**Your instructions:**
Beginning with the line that holds "09:15:04:2390(16)" and finishing with the line that holds "a. Revision to", repeat the listing exactly, leaving every picture out.

**Given data:**
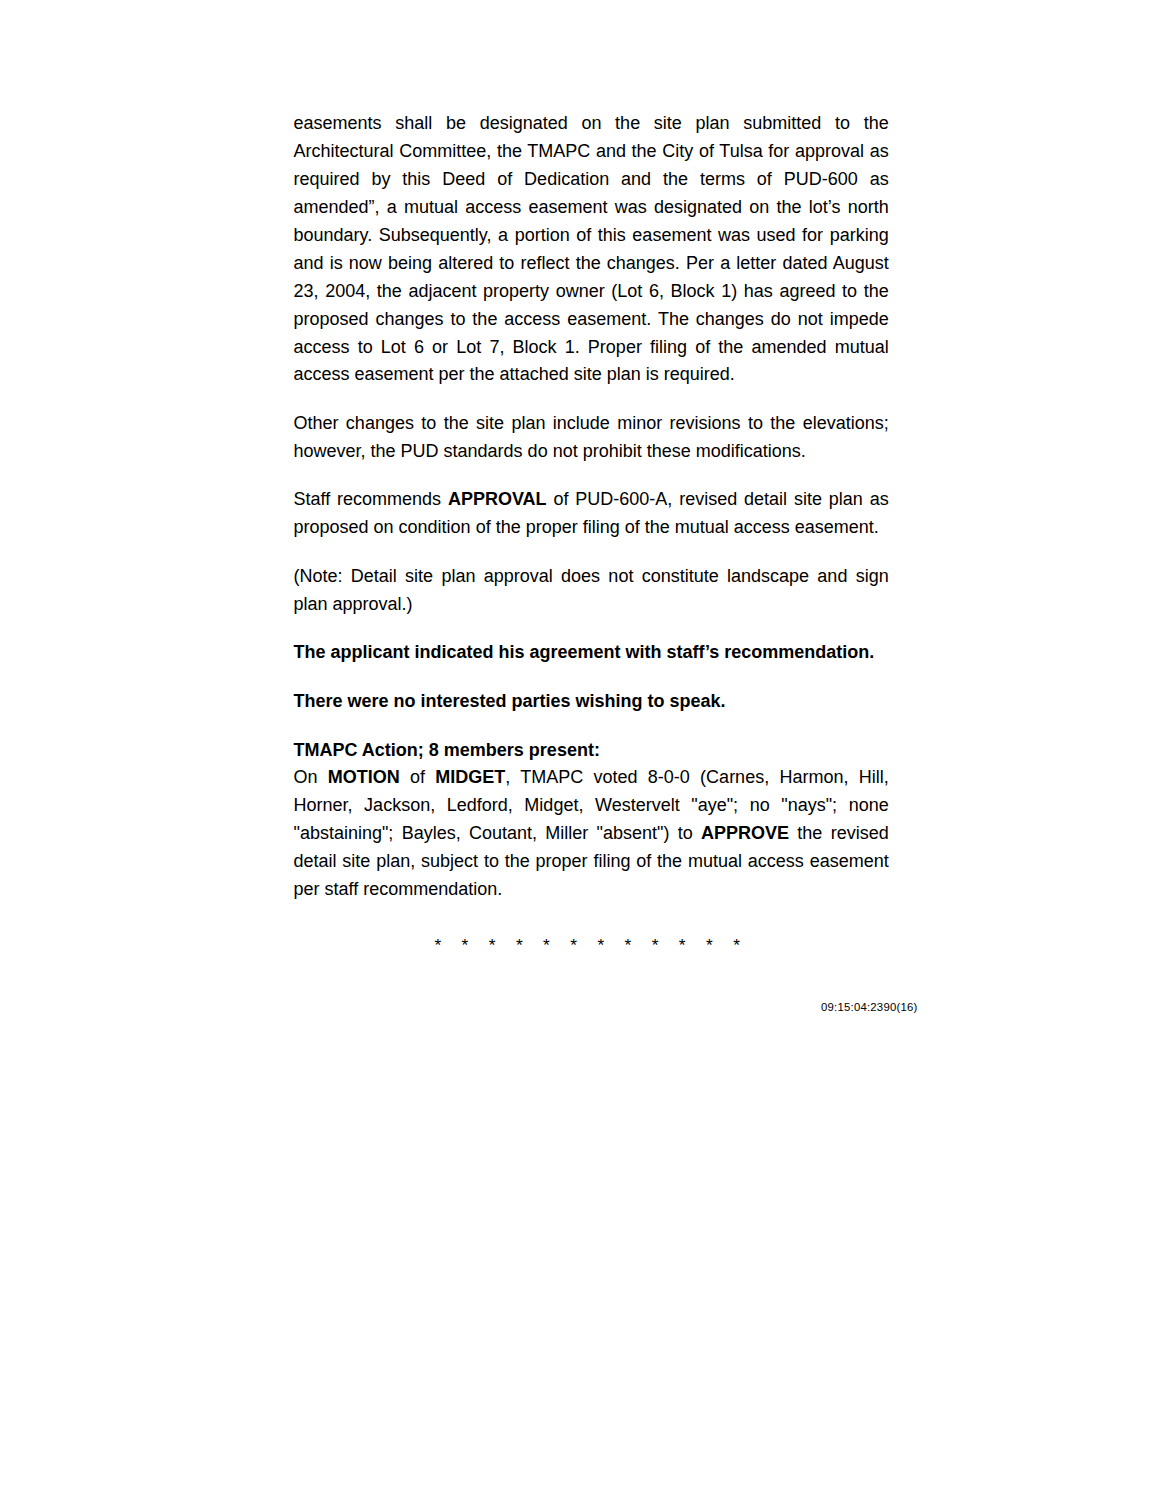easements shall be designated on the site plan submitted to the Architectural Committee, the TMAPC and the City of Tulsa for approval as required by this Deed of Dedication and the terms of PUD-600 as amended”, a mutual access easement was designated on the lot’s north boundary. Subsequently, a portion of this easement was used for parking and is now being altered to reflect the changes. Per a letter dated August 23, 2004, the adjacent property owner (Lot 6, Block 1) has agreed to the proposed changes to the access easement. The changes do not impede access to Lot 6 or Lot 7, Block 1. Proper filing of the amended mutual access easement per the attached site plan is required.
Other changes to the site plan include minor revisions to the elevations; however, the PUD standards do not prohibit these modifications.
Staff recommends APPROVAL of PUD-600-A, revised detail site plan as proposed on condition of the proper filing of the mutual access easement.
(Note: Detail site plan approval does not constitute landscape and sign plan approval.)
The applicant indicated his agreement with staff’s recommendation.
There were no interested parties wishing to speak.
TMAPC Action; 8 members present:
On MOTION of MIDGET, TMAPC voted 8-0-0 (Carnes, Harmon, Hill, Horner, Jackson, Ledford, Midget, Westervelt "aye"; no "nays"; none "abstaining"; Bayles, Coutant, Miller "absent") to APPROVE the revised detail site plan, subject to the proper filing of the mutual access easement per staff recommendation.
* * * * * * * * * * * *
09:15:04:2390(16)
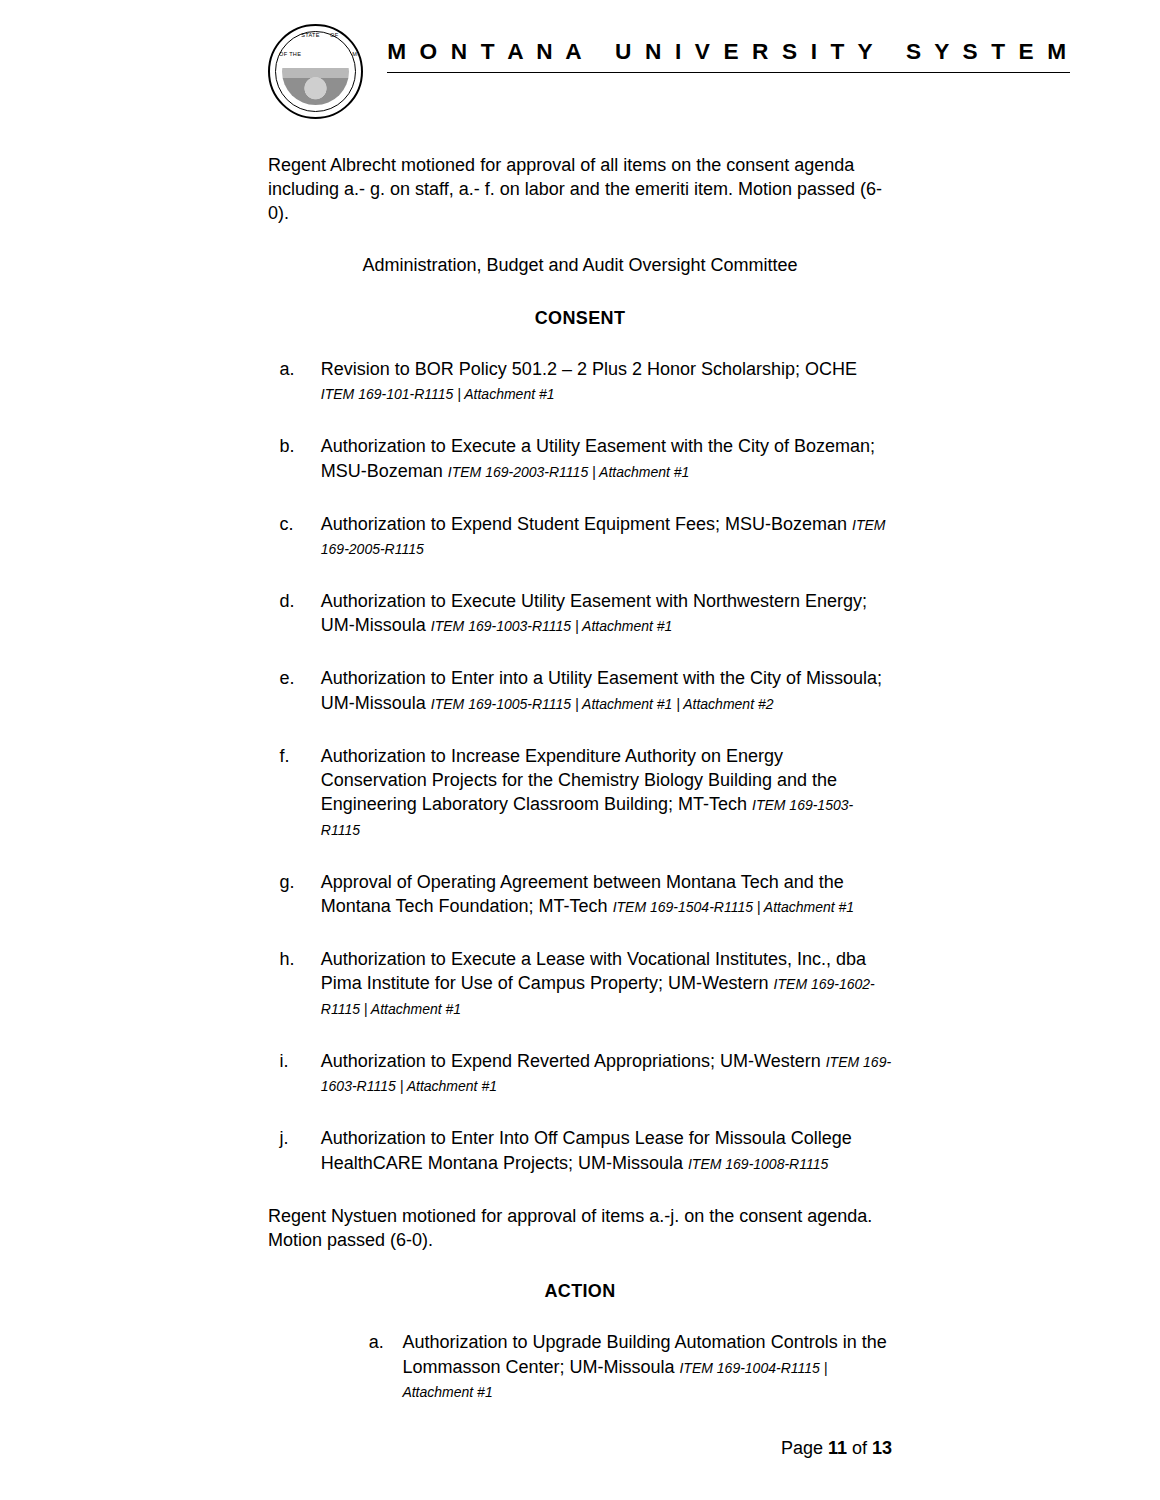OF THE STATE OF MONTANA
M O N T A N A U N I V E R S I T Y S Y S T E M
Regent Albrecht motioned for approval of all items on the consent agenda including a.- g. on staff, a.- f. on labor and the emeriti item. Motion passed (6-0).
Administration, Budget and Audit Oversight Committee
CONSENT
a. Revision to BOR Policy 501.2 – 2 Plus 2 Honor Scholarship; OCHE ITEM 169-101-R1115 | Attachment #1
b. Authorization to Execute a Utility Easement with the City of Bozeman; MSU-Bozeman ITEM 169-2003-R1115 | Attachment #1
c. Authorization to Expend Student Equipment Fees; MSU-Bozeman ITEM 169-2005-R1115
d. Authorization to Execute Utility Easement with Northwestern Energy; UM-Missoula ITEM 169-1003-R1115 | Attachment #1
e. Authorization to Enter into a Utility Easement with the City of Missoula; UM-Missoula ITEM 169-1005-R1115 | Attachment #1 | Attachment #2
f. Authorization to Increase Expenditure Authority on Energy Conservation Projects for the Chemistry Biology Building and the Engineering Laboratory Classroom Building; MT-Tech ITEM 169-1503-R1115
g. Approval of Operating Agreement between Montana Tech and the Montana Tech Foundation; MT-Tech ITEM 169-1504-R1115 | Attachment #1
h. Authorization to Execute a Lease with Vocational Institutes, Inc., dba Pima Institute for Use of Campus Property; UM-Western ITEM 169-1602-R1115 | Attachment #1
i. Authorization to Expend Reverted Appropriations; UM-Western ITEM 169-1603-R1115 | Attachment #1
j. Authorization to Enter Into Off Campus Lease for Missoula College HealthCARE Montana Projects; UM-Missoula ITEM 169-1008-R1115
Regent Nystuen motioned for approval of items a.-j. on the consent agenda. Motion passed (6-0).
ACTION
a. Authorization to Upgrade Building Automation Controls in the Lommasson Center; UM-Missoula ITEM 169-1004-R1115 | Attachment #1
Page 11 of 13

**Answer for the task:**
09:15:04:2390(16)
OF THE STATE OF MONTANA
M O N T A N A U N I V E R S I T Y S Y S T E M
Regent Albrecht motioned for approval of all items on the consent agenda including a.- g. on staff, a.- f. on labor and the emeriti item. Motion passed (6-0).
Administration, Budget and Audit Oversight Committee
CONSENT
a. Revision to BOR Policy 501.2 – 2 Plus 2 Honor Scholarship; OCHE ITEM 169-101-R1115 | Attachment #1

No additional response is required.